Reproduce each line of the following data verbatim, from the first line to the last.

══════

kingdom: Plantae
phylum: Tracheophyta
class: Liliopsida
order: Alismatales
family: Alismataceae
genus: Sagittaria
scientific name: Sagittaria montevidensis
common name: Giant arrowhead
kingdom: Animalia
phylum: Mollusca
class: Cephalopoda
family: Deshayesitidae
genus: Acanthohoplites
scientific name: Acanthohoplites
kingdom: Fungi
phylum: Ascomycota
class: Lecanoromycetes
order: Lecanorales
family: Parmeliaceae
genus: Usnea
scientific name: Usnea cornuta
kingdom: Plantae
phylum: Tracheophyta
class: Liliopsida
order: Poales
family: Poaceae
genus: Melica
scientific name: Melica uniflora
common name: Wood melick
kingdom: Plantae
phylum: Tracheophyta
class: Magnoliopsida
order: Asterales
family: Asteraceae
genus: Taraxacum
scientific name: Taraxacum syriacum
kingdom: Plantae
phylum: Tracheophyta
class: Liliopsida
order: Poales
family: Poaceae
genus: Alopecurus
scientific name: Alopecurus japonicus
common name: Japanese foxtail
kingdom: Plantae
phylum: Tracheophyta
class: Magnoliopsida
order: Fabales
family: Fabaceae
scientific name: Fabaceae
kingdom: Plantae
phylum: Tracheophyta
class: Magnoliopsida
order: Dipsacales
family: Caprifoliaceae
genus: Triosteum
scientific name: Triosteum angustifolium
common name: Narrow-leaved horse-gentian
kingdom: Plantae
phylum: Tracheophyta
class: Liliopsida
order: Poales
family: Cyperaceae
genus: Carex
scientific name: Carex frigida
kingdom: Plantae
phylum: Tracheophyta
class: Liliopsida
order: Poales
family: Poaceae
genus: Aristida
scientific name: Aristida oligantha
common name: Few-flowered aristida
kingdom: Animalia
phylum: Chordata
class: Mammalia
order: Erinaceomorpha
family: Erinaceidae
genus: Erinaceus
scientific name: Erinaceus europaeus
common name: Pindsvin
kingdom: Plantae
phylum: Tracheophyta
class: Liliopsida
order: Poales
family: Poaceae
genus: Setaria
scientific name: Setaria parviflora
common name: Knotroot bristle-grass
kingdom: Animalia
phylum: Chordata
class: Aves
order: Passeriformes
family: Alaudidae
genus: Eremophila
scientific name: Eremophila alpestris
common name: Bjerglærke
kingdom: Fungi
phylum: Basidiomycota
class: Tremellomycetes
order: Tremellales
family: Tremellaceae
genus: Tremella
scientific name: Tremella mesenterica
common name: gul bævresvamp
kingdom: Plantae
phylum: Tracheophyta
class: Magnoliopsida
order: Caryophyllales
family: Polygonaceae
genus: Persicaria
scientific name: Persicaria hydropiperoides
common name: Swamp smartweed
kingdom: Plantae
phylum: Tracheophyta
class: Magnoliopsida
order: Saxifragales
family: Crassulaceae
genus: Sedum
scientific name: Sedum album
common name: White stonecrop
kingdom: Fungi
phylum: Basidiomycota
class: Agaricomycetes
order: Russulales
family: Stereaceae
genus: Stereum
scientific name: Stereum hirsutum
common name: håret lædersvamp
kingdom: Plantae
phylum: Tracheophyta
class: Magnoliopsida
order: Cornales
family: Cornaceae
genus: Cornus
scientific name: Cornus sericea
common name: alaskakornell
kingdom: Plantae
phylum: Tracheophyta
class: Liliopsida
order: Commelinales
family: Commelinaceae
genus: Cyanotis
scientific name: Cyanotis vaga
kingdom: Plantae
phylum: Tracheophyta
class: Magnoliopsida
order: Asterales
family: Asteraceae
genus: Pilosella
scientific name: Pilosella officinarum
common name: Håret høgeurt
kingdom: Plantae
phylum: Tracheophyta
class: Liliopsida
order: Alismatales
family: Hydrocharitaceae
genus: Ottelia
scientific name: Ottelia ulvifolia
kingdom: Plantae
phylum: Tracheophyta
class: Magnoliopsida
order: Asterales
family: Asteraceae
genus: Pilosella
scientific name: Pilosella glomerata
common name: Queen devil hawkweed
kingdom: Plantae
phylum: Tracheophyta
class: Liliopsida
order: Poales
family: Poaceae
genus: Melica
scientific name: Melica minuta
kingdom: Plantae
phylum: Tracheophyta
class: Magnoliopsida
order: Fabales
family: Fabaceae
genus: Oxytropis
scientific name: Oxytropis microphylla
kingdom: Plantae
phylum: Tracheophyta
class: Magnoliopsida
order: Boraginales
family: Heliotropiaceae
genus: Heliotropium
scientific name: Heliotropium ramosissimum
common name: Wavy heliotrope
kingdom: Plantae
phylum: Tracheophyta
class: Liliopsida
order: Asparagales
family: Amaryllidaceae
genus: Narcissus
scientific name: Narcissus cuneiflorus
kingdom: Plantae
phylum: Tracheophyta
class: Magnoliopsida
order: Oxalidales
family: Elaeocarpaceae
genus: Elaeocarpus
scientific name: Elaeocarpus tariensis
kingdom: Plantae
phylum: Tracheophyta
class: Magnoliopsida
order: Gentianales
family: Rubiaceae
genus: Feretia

══════

TASK RESULT:
kingdom: Plantae
phylum: Tracheophyta
class: Liliopsida
order: Alismatales
family: Alismataceae
genus: Sagittaria
scientific name: Sagittaria montevidensis
common name: Giant arrowhead
kingdom: Animalia
phylum: Mollusca
class: Cephalopoda
family: Deshayesitidae
genus: Acanthohoplites
scientific name: Acanthohoplites
kingdom: Fungi
phylum: Ascomycota
class: Lecanoromycetes
order: Lecanorales
family: Parmeliaceae
genus: Usnea
scientific name: Usnea cornuta
kingdom: Plantae
phylum: Tracheophyta
class: Liliopsida
order: Poales
family: Poaceae
genus: Melica
scientific name: Melica uniflora
common name: Wood melick
kingdom: Plantae
phylum: Tracheophyta
class: Magnoliopsida
order: Asterales
family: Asteraceae
genus: Taraxacum
scientific name: Taraxacum syriacum
kingdom: Plantae
phylum: Tracheophyta
class: Liliopsida
order: Poales
family: Poaceae
genus: Alopecurus
scientific name: Alopecurus japonicus
common name: Japanese foxtail
kingdom: Plantae
phylum: Tracheophyta
class: Magnoliopsida
order: Fabales
family: Fabaceae
scientific name: Fabaceae
kingdom: Plantae
phylum: Tracheophyta
class: Magnoliopsida
order: Dipsacales
family: Caprifoliaceae
genus: Triosteum
scientific name: Triosteum angustifolium
common name: Narrow-leaved horse-gentian
kingdom: Plantae
phylum: Tracheophyta
class: Liliopsida
order: Poales
family: Cyperaceae
genus: Carex
scientific name: Carex frigida
kingdom: Plantae
phylum: Tracheophyta
class: Liliopsida
order: Poales
family: Poaceae
genus: Aristida
scientific name: Aristida oligantha
common name: Few-flowered aristida
kingdom: Animalia
phylum: Chordata
class: Mammalia
order: Erinaceomorpha
family: Erinaceidae
genus: Erinaceus
scientific name: Erinaceus europaeus
common name: Pindsvin
kingdom: Plantae
phylum: Tracheophyta
class: Liliopsida
order: Poales
family: Poaceae
genus: Setaria
scientific name: Setaria parviflora
common name: Knotroot bristle-grass
kingdom: Animalia
phylum: Chordata
class: Aves
order: Passeriformes
family: Alaudidae
genus: Eremophila
scientific name: Eremophila alpestris
common name: Bjerglærke
kingdom: Fungi
phylum: Basidiomycota
class: Tremellomycetes
order: Tremellales
family: Tremellaceae
genus: Tremella
scientific name: Tremella mesenterica
common name: gul bævresvamp
kingdom: Plantae
phylum: Tracheophyta
class: Magnoliopsida
order: Caryophyllales
family: Polygonaceae
genus: Persicaria
scientific name: Persicaria hydropiperoides
common name: Swamp smartweed
kingdom: Plantae
phylum: Tracheophyta
class: Magnoliopsida
order: Saxifragales
family: Crassulaceae
genus: Sedum
scientific name: Sedum album
common name: White stonecrop
kingdom: Fungi
phylum: Basidiomycota
class: Agaricomycetes
order: Russulales
family: Stereaceae
genus: Stereum
scientific name: Stereum hirsutum
common name: håret lædersvamp
kingdom: Plantae
phylum: Tracheophyta
class: Magnoliopsida
order: Cornales
family: Cornaceae
genus: Cornus
scientific name: Cornus sericea
common name: alaskakornell
kingdom: Plantae
phylum: Tracheophyta
class: Liliopsida
order: Commelinales
family: Commelinaceae
genus: Cyanotis
scientific name: Cyanotis vaga
kingdom: Plantae
phylum: Tracheophyta
class: Magnoliopsida
order: Asterales
family: Asteraceae
genus: Pilosella
scientific name: Pilosella officinarum
common name: Håret høgeurt
kingdom: Plantae
phylum: Tracheophyta
class: Liliopsida
order: Alismatales
family: Hydrocharitaceae
genus: Ottelia
scientific name: Ottelia ulvifolia
kingdom: Plantae
phylum: Tracheophyta
class: Magnoliopsida
order: Asterales
family: Asteraceae
genus: Pilosella
scientific name: Pilosella glomerata
common name: Queen devil hawkweed
kingdom: Plantae
phylum: Tracheophyta
class: Liliopsida
order: Poales
family: Poaceae
genus: Melica
scientific name: Melica minuta
kingdom: Plantae
phylum: Tracheophyta
class: Magnoliopsida
order: Fabales
family: Fabaceae
genus: Oxytropis
scientific name: Oxytropis microphylla
kingdom: Plantae
phylum: Tracheophyta
class: Magnoliopsida
order: Boraginales
family: Heliotropiaceae
genus: Heliotropium
scientific name: Heliotropium ramosissimum
common name: Wavy heliotrope
kingdom: Plantae
phylum: Tracheophyta
class: Liliopsida
order: Asparagales
family: Amaryllidaceae
genus: Narcissus
scientific name: Narcissus cuneiflorus
kingdom: Plantae
phylum: Tracheophyta
class: Magnoliopsida
order: Oxalidales
family: Elaeocarpaceae
genus: Elaeocarpus
scientific name: Elaeocarpus tariensis
kingdom: Plantae
phylum: Tracheophyta
class: Magnoliopsida
order: Gentianales
family: Rubiaceae
genus: Feretia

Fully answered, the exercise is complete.